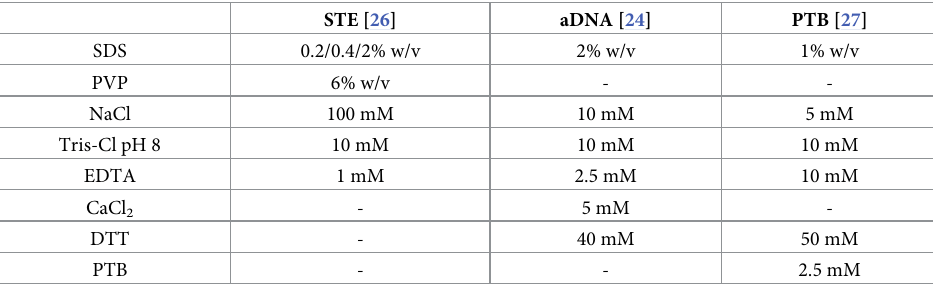
Table 3. DNA extraction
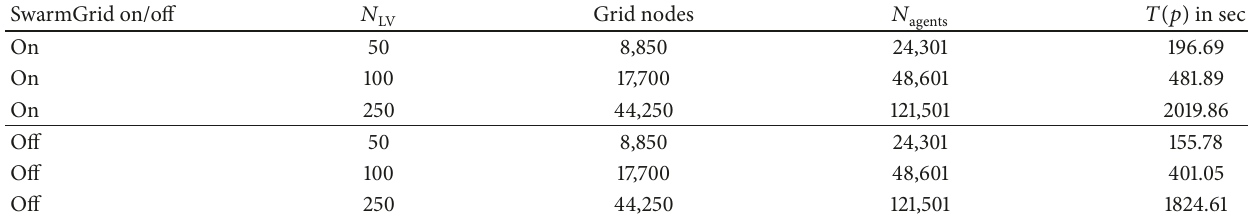
Table 4: Execution time results for large grid sizes generated with 96 processes on 4 computational nodes.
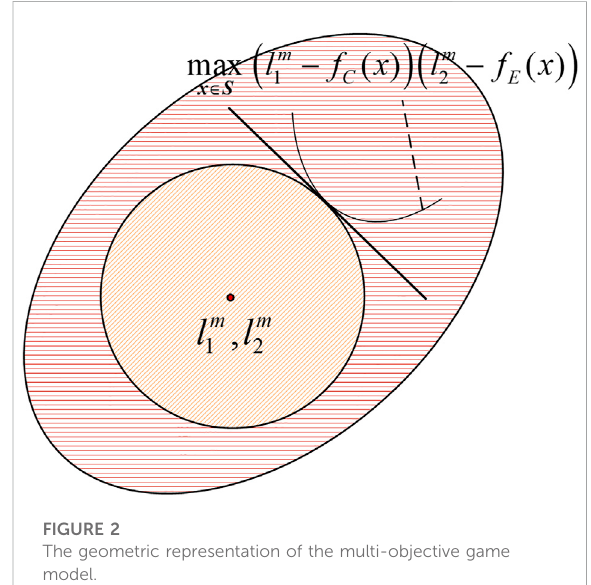
FIGURE 2 The geometric representation of the multi-objective game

ACTION ITEM
The copy must match the listing above exactly, except that it holds no pictures.

RESULT OF THIS EXERCISE
Table 3. DNA extraction
Table 4: Execution time results for large grid sizes generated with 96 processes on 4 computational nodes.
FIGURE 2 The geometric representation of the multi-objective game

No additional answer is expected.